Excerpt to read:
Acceleration: Five Forces Forging Real Estate’s Future
Linda Isaacson & Deborah Weinswig
In a Fireside Chat, Linda Isaacson of First American Title and Deborah Weinswig of Fung Global Retail & Technology will discuss how change is occurring in society and business at an ever-accelerating pace. How can the physical world of real estate adapt to an ever-shifting, virtual world of bits and bytes? Our panel of real estate experts will examine five forces (Demographic Polarization, Digitization, Globalization, Urbanization and Socialization) that will reshape our buildings and landscape in the near term—today, the only constant is change.
Where We Want to Live
Ryan Gravel AICP, LEEP AP
Close out the Carolinas’ Meeting with Ryan Gravel of Sixpitch. After decades of sprawl, many American city and suburban residents struggle with issues related to traffic (and its accompanying challenges for our health and productivity), divided neighborhoods, and a non-walkable life. Urban designer Ryan Gravel makes a case for how we can change this. Cities have the capacity to create a healthier, more satisfying way of life by remodeling and augmenting their infrastructure in ways that connect neighborhoods and communities. Gravel came up with a way to do just that in his hometown with the Atlanta Beltline project. It connects 40 diverse Atlanta neighborhoods to city schools, shopping districts, and public parks, and has already seen a huge payoff in real estate development and local business revenue.
In Where We Want to Live, Gravel presents an exciting blueprint for revitalizing cities to make them places where we truly want to live.

Exercises:
[a] List the five forces that the session descriptions say will reshape buildings and landscape.
[b] Retype the portion of the session descriptions starting with "Acceleration: Five Forces" and going on through "constant is change.".
[c] According to the session descriptions, how many Atlanta neighborhoods does the Atlanta Beltline project connect?

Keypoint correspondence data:
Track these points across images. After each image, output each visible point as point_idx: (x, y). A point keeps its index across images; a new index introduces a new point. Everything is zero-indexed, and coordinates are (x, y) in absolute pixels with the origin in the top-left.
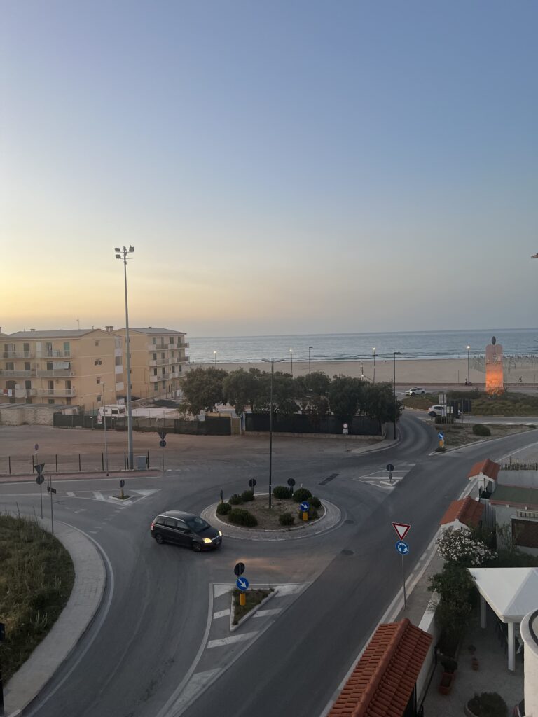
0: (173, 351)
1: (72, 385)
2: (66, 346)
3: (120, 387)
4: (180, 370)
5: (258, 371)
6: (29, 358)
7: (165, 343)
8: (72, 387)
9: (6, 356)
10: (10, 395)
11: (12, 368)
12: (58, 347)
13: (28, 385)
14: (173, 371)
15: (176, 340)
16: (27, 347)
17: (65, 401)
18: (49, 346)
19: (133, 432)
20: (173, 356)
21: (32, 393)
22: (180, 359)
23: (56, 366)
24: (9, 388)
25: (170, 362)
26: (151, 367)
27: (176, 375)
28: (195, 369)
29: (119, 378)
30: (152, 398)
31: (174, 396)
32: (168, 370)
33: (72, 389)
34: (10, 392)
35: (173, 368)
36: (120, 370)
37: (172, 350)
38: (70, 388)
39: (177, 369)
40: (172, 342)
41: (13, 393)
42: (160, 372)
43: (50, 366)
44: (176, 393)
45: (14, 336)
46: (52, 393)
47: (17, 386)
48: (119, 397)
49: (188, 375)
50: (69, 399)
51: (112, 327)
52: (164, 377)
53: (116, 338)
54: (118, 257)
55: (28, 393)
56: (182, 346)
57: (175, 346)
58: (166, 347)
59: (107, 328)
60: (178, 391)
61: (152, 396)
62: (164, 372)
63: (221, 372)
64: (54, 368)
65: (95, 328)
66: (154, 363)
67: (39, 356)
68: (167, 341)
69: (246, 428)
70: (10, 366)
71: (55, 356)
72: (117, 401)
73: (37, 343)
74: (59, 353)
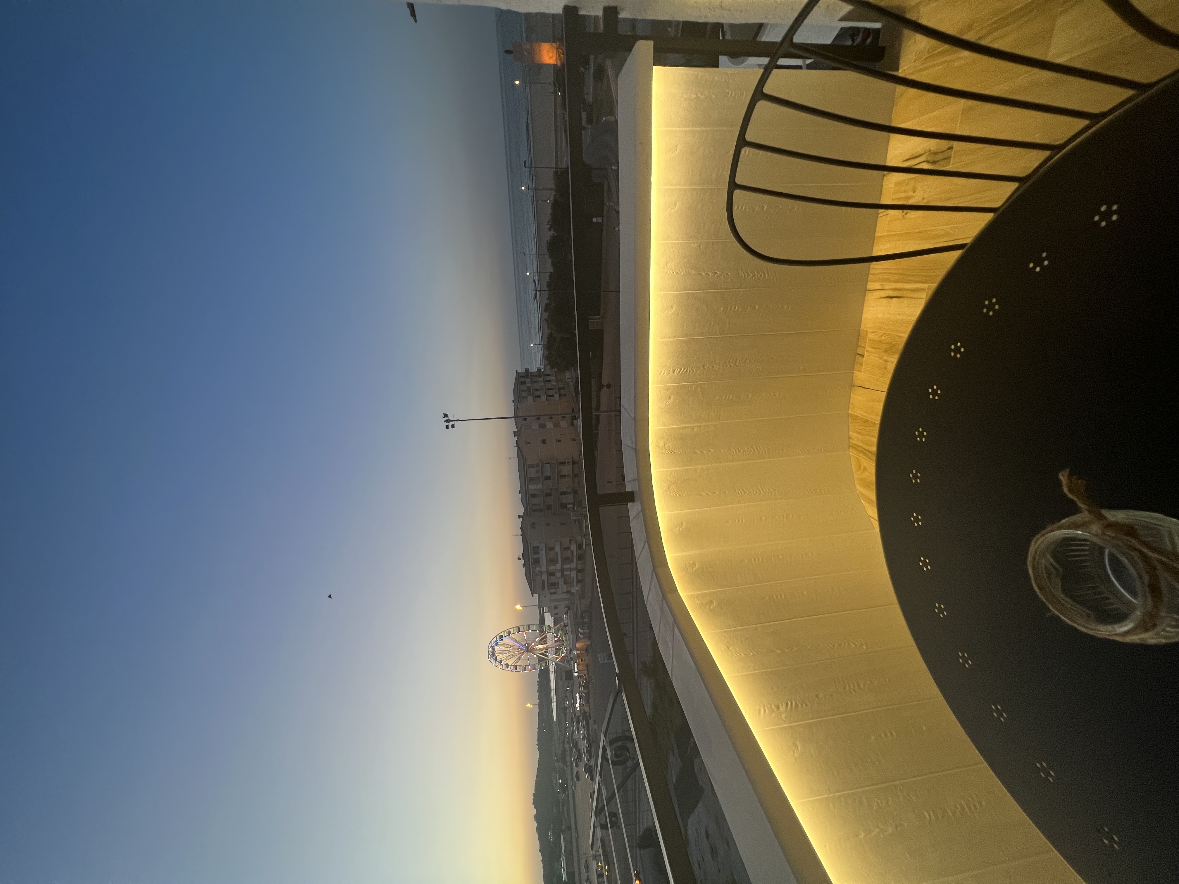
0: (533, 382)
1: (563, 461)
2: (532, 466)
3: (564, 424)
4: (549, 375)
5: (546, 305)
6: (542, 493)
7: (525, 388)
8: (564, 461)
9: (540, 510)
10: (572, 506)
11: (550, 506)
12: (532, 473)
13: (563, 493)
14: (550, 381)
15: (523, 380)
16: (533, 496)
17: (576, 466)
18: (531, 480)
19: (601, 410)
20: (536, 382)
21: (570, 490)
22: (540, 377)
23: (548, 473)
24: (566, 507)
25: (542, 384)
26: (547, 400)
27: (553, 378)
28: (547, 362)
29: (557, 425)
30: (573, 397)
31: (571, 380)
32: (549, 386)
33: (566, 461)
34: (569, 506)
35: (547, 381)
36: (550, 425)
37: (531, 383)
38: (565, 463)
39: (548, 378)
40: (524, 383)
41: (570, 504)
42: (550, 393)
43: (548, 478)
44: (568, 379)
45: (525, 507)
46: (569, 475)
47: (565, 501)
48: (572, 424)
49: (552, 367)
50: (574, 463)
51: (514, 432)
52: (555, 389)
53: (523, 429)
54: (453, 426)
55: (570, 493)
56: (527, 374)
57: (528, 380)
58: (529, 388)
59: (515, 436)
60: (567, 377)
61: (572, 398)
62: (551, 389)
63: (548, 338)
64: (550, 475)
65: (516, 445)
66: (543, 398)
67: (539, 486)
68: (524, 387)
69: (597, 315)
70: (549, 507)
71: (540, 474)
72: (576, 426)
73: (530, 488)
74: (537, 472)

Answers per task:
[a] Demographic Polarization, Digitization, Globalization, Urbanization, Socialization

[b]
Acceleration: Five Forces Forging Real Estate’s Future
Linda Isaacson & Deborah Weinswig
In a Fireside Chat, Linda Isaacson of First American Title and Deborah Weinswig of Fung Global Retail & Technology will discuss how change is occurring in society and business at an ever-accelerating pace. How can the physical world of real estate adapt to an ever-shifting, virtual world of bits and bytes? Our panel of real estate experts will examine five forces (Demographic Polarization, Digitization, Globalization, Urbanization and Socialization) that will reshape our buildings and landscape in the near term—today, the only constant is change.

[c] 40 neighborhoods